The policy is called the low-carbon fuel standard. And if it becomes law, no permit in the world will be able to save the Hyperion project from the proverbial scrap heap.

What is the low-carbon fuel standard? The way its proponents describe it, it doesn’t actually sound half-bad. Who could be against a policy that promises to deliver fuel that’s high in energy and low in price – all while emitting less carbon dioxide from our tailpipes?

Do a little digging, however, and you quickly find out that the low-carbon fuel standard isn’t at all interested in making the fuel in your car today better, cleaner or more affordable. It’s only interested in making those fuels scarcer, more expensive and less available. Achieve that, the logic goes, and newer, lower-carbon fuel options will be forced to come online in the future since the American people won’t be able to afford the fuels on the market right now.

If the devil is in the details, the mechanics of how a low-carbon fuel standard would work in practice could’ve been cribbed straight from Dante. First, bureaucrats gather up samples of crude oil. Each sample is then assigned a carbon score, not based on how much carbon is in the oil (that’s constant) but on how much estimated energy was used to bring that oil to market.

Heavy crudes require more energy to produce than light crudes and therefore receive a higher (read “worse”) life-cycle carbon score. Oil sands from Canada and oil shale from the American Intermountain West are treated even more harshly under this system.

And corn-based ethanol? The way the bureaucrats see it, ethanol is even worse than the rest since farmers in developing countries likely will have to cut down more of their trees to grow corn since Americans are using so much of theirs for fuel. Follow all that?

Of course, the success of the Hyperion project is predicated on steady access to affordable, secure supplies of Canadian crude oil. But under a low-carbon fuel standard, Canada intentionally is singled out for exclusion.

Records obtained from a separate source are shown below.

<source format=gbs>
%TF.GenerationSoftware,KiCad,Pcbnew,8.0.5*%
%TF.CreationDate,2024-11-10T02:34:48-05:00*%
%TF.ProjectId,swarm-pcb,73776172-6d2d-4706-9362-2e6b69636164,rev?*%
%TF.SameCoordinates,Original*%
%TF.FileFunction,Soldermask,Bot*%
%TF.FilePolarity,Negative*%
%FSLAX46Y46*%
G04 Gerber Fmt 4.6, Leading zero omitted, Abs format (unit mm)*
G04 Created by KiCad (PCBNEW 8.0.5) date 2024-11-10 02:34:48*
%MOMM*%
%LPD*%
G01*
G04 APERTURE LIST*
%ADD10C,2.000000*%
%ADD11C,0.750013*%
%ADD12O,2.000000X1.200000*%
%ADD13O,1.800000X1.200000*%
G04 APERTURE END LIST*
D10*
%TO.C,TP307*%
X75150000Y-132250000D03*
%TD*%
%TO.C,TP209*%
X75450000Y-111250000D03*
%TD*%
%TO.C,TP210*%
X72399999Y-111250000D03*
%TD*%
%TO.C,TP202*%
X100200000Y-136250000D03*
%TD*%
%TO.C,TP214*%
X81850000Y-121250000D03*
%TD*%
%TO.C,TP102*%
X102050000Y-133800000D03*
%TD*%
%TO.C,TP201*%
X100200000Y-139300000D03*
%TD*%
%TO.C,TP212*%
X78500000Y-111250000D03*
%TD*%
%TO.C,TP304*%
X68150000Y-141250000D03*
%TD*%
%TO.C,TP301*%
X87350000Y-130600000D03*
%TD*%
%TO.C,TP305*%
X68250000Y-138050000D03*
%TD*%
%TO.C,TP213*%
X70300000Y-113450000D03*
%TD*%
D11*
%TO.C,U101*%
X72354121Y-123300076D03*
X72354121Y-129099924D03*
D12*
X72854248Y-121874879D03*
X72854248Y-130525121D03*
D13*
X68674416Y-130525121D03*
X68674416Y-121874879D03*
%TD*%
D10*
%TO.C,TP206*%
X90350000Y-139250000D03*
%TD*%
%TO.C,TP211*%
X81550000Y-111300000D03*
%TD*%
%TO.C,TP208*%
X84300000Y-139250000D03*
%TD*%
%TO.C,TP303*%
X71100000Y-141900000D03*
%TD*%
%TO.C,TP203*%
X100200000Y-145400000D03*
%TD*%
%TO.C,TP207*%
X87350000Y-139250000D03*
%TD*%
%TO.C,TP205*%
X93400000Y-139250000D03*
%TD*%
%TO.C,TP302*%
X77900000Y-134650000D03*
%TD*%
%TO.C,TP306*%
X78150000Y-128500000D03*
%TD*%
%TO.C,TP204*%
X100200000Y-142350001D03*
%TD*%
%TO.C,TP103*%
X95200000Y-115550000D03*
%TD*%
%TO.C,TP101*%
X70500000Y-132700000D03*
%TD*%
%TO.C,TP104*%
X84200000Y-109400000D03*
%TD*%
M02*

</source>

Why is that? Do Canada’s heavier crudes contain more carbon? No. Do they emit more carbon dioxide from the tailpipe? No. Do they at least weigh more than other lighter crudes? Not really.

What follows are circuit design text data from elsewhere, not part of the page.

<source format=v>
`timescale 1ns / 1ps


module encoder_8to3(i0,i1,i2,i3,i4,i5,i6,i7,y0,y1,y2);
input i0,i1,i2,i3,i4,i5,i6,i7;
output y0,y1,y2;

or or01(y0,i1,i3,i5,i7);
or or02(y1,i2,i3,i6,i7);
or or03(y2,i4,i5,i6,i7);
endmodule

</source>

But thanks to their density and relatively remote point of origination, these sources of oil require a bit more energy to bring to market than other forms of Jed Clampett crude – you know, the kind that springs from the ground via a single, haphazardly discharged shotgun shell.

For supporters of the low-carbon fuel standard, though, production of heavy crude is an original sin. And although the program might not intend to affect the future of South Dakota’s economy for the worse, that’s precisely what it will do – $13.7 billion a year worse.

But wait a minute. Who’s got all the light crude? The kind that the low-carbon fuel-standard scheme is rigged to benefit? Would you believe it if I told you the vast majority of the world’s lightest, sweetest crudes is controlled by some of the world’s least reliable, most dictatorial regimes? Because it is. And a low-carbon fuel standard would be an absolute gift to a region of the world that, in case you haven’t read, doesn’t like the United States all that much.

The vast majority of Americans never has heard of the low-carbon fuel standard, just as its proponents prefer. Now you know: The low-carbon fuel standard means higher prices at the pump, fewer good-paying jobs for Americans and expanded dependence on energy from unstable regions of the world.

Let’s get the permits we need first. And then let’s make sure a nationwide low-carbon fuel standard imposed on us from Washington doesn’t render them useless.

Val Rausch represents South Dakota’s 4th legislative district in the state House. He holds the position of speaker pro tempore.